Ik ben 1 meter 93, maar geen enkele topgolfer wil zich 'lang' voelen als hij een bal uit het zand slaat. Dan wordt je swing namelijk steiler en is het veel lastiger om die effectieve vlakke invalshoek te krijgen waarbij de club een paar centimeter achter de bal in het zand glijdt. Omdat ik laag wil zitten, adresseer ik de bal bijna in een gehurkte positie. Mijn voeten staan verder uit elkaar dan bij een normale set-up, mijn knieën zijn meer gebogen, mijn billen steken meer uit en de grip zit lager bij de grond. Dit maakt het veel makkelijker om de juiste slag uit te voeren.
1. Onderlichaam op slot
Hoe lager je bij het adresseren zit, des te makkelijker is het om de bal de lucht in te krijgen. Ofwel: als ik veel hoogte nodig heb, zit ik lager... simpel. De brede stand met gebogen knieën zet het onderlichaam 'op slot', wat zorgt voor een goede basis en veel stabiliteit. Dit helpt om de club elke keer op dezelfde plek in het zand te laten glijden.
2. Grip laag
Als ik een 'splash' over korte afstand wil slaan, draai ik het clubblad open om meer loft en bounce te krijgen. Daarom kan ik agressief swingen. Omdat ik de grip richting het zand laat zakken, komt het clubblad vanzelf weer haaks op het doel te staan. Een lage grip resulteert in een vlakkere shaft en invalshoek, waardoor je ondiepe, effectieve zanddivots kunt slaan.
3. Meer loft bij impact
Omdat ik met een 'sterk' clubblad speel, moet ik opletten dat ik tijdens de swing de loft van de club in stand hou. Deze oefening helpt om het goede gevoel te krijgen. Ik schep wat zand op het clubblad en dit wil zo lang laten liggen dat ik het in de backswing over mijn schouder kan gooien.
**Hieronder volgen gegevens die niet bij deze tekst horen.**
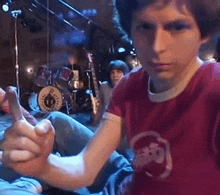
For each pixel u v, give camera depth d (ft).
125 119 2.78
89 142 3.09
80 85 25.38
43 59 27.94
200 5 2.19
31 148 2.17
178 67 2.31
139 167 2.70
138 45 2.34
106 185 5.04
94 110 19.39
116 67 11.82
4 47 28.14
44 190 5.56
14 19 27.89
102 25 26.61
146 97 2.66
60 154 6.04
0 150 2.22
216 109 2.30
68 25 27.25
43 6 27.43
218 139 2.31
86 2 27.22
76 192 5.41
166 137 2.47
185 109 2.41
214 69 2.42
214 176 2.39
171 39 2.22
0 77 28.19
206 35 2.32
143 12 2.23
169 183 2.49
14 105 2.18
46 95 24.81
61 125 5.95
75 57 27.12
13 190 4.32
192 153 2.39
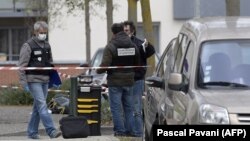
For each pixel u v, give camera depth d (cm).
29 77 2011
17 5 5250
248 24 1503
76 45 5050
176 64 1567
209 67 1389
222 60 1398
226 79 1367
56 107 2938
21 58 2006
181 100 1360
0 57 5312
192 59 1414
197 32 1473
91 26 5012
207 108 1241
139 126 2159
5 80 5050
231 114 1227
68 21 4997
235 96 1286
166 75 1656
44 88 2044
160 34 5019
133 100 2155
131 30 2195
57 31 5028
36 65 2012
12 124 2605
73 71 4944
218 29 1469
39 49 2017
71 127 2023
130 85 2106
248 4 4894
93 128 2147
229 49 1415
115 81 2089
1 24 5503
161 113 1516
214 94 1306
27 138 2112
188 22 1631
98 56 3506
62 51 5050
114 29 2100
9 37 5578
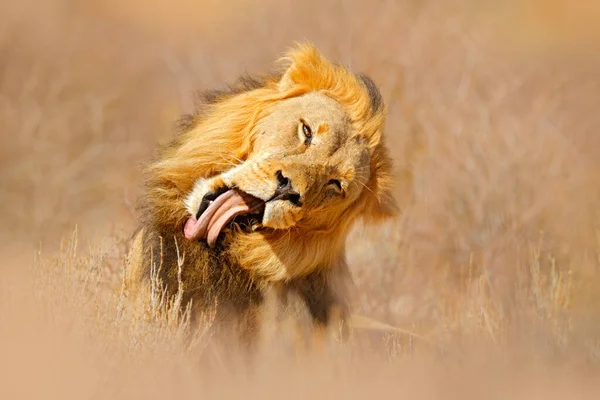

4. Voorkom een nek vol zand
Als ik tijdens de backswing loft 'verlies', glijdt het zand van het clubblad en komt het in mijn nek terecht. Dit is een goede oefening voor golfers die, net als ik, met een gesloten clubblad spelen, maar het kan iedereen helpen, want loft is een van de vereisten van goed bunkerspel.